USB implementation: if you want to do the same for the coral-USB you can follow roughly the same steps except all apex-device related steps are unnecessary. Also, you should use the correct bus in the lxc settings. You can check the bus with the ‘lusb’ command, for the case of bus 002 the following code is needed in /etc/pve/lxc/xxx.conf:

lxc.mount.entry: /dev/bus/usb/002 dev/bus/usb/002 none bind,optional,create=dir 0, 0
lxc.mount.entry: /dev/dri/renderD128 dev/dri/renderD128 none bind,optional,create=file 0, 0
lxc.cap.drop:
lxc.mount.auto: cgroup:rw
lxc.cgroup2.devices.allow: c 226:0 rwm
lxc.cgroup2.devices.allow: c 226:128 rwm
lxc.cgroup2.devices.allow: c 29:0 rwm
lxc.cgroup2.devices.allow: c 189:* rwm
lxc.apparmor.profile: unconfined
lxc.cgroup2.devices.allow: a

And use the following commands in the container to confirm that it is properly passed through:

apt-get install usbutils
lsusb

Instead of the apex device. Also, you can skip all steps related to the drivers, since this is not needed for the USB version. But you will have to add the device to the portainer configuration, in the same place where we added the /dev/apex_0 passthrough. Finally, the frigate configuration will also be different, since the device is usb and not pci, you need device: usb in the detectors configuration.
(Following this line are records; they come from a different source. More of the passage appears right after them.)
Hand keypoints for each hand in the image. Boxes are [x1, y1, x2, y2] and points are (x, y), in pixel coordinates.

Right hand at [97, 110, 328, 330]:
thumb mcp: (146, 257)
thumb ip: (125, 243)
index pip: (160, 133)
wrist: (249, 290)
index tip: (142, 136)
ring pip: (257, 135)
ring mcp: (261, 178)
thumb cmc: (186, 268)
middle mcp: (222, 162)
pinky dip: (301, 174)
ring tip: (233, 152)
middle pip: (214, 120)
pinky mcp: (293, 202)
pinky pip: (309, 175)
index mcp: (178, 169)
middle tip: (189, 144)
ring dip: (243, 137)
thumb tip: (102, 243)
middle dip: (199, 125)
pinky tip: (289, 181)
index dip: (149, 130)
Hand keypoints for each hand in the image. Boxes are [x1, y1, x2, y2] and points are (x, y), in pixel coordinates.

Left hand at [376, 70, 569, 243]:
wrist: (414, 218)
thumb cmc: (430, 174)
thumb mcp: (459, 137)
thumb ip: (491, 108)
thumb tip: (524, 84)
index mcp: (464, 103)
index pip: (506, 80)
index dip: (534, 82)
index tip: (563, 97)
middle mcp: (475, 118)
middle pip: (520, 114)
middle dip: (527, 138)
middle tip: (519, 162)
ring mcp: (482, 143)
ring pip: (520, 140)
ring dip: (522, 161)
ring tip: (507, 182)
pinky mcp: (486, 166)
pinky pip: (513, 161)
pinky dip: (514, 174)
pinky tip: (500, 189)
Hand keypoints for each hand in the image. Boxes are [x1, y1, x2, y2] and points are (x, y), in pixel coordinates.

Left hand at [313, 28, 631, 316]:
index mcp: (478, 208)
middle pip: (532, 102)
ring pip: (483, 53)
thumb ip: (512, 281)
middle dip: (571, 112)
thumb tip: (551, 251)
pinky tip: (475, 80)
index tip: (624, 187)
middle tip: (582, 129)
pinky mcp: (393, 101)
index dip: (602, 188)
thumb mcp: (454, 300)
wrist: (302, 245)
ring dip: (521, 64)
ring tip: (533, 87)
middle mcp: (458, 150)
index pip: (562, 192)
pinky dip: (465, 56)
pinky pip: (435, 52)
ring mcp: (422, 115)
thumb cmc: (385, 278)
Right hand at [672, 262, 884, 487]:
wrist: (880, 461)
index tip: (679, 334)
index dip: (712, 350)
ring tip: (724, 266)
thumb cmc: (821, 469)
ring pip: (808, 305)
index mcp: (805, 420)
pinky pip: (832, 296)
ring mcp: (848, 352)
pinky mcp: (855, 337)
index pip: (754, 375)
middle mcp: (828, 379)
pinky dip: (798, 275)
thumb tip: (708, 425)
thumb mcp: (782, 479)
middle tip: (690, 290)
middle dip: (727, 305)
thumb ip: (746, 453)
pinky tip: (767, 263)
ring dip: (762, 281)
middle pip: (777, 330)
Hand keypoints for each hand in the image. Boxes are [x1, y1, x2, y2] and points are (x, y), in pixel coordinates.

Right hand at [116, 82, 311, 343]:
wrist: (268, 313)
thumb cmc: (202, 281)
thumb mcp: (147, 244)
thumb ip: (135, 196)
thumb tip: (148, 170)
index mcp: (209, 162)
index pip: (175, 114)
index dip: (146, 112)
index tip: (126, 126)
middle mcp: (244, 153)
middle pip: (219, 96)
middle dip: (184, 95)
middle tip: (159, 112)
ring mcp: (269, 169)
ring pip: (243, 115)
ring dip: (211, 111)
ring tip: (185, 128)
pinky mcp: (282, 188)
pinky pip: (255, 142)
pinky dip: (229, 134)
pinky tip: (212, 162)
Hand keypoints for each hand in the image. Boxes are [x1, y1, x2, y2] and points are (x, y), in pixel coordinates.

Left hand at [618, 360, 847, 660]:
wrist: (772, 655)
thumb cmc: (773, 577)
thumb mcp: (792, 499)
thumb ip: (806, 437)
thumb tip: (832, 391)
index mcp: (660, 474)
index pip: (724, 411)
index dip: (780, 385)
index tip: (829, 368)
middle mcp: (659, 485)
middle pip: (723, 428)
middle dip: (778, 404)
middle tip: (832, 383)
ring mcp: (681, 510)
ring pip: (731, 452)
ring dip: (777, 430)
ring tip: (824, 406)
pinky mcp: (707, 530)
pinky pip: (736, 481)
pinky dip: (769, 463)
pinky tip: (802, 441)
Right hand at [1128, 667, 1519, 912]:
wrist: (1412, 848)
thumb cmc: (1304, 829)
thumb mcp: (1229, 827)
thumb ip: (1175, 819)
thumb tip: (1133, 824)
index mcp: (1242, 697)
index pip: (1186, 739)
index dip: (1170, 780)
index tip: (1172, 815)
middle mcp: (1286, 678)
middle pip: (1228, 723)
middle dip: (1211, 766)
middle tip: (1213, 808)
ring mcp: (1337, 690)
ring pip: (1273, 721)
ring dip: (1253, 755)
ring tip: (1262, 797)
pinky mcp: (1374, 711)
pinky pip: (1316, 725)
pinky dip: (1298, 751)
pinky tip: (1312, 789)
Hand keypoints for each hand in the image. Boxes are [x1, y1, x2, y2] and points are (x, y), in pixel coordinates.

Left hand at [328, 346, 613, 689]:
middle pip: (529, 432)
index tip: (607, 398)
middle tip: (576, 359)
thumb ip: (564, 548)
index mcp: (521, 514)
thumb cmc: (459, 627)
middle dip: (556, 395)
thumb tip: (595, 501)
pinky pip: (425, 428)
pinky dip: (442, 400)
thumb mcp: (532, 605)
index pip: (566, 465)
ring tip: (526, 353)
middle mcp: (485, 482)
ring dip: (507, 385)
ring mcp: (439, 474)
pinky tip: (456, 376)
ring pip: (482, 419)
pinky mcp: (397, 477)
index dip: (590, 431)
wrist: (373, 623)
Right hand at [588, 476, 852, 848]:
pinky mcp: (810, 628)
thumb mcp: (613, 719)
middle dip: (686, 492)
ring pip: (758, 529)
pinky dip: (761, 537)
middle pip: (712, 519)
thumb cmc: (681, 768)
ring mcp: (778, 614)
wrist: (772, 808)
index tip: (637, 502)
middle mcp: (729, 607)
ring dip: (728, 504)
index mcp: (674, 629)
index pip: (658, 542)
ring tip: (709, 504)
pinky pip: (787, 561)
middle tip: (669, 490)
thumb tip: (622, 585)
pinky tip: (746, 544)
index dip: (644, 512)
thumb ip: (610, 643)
PCI passthrough: If you don’t want the driver to be on the host but in a VM, you can passthrough the whole device. For this, you will need to first make sure that the device is in a seperate IOMMU group:

lspci -nnk | grep 089a
find /sys/kernel/iommu_groups/ -type l

Match the ID number of the first command with the second command, where it should be at the end. If IOMMU is properly configured you can continue to blacklist the device drivers, in order to prevent proxmox from loading it on the host. Use the command

nano /etc/modprobe.d/blacklist-apex.conf

And at the following content:

blacklist gasket
blacklist apex
options vfio-pci ids=1ac1:089a

And finally run:

update-initramfs -u -k all
reboot
lsmod | grep apex

The lsmod command should print nothing at the host, which confirms that the host has not loaded the drivers.
Now you can add the PCI device to the VM you use for frigate, using the UI: VM->Hardware->Add->PCI Device->Raw Device-> Coral Edge TPU -> Add

After this you can confirm that the coral is correctly added inside the VM, using:

lspci -nnk | grep 089a

Now you can follow the same steps as above to install the drivers and setup object detection.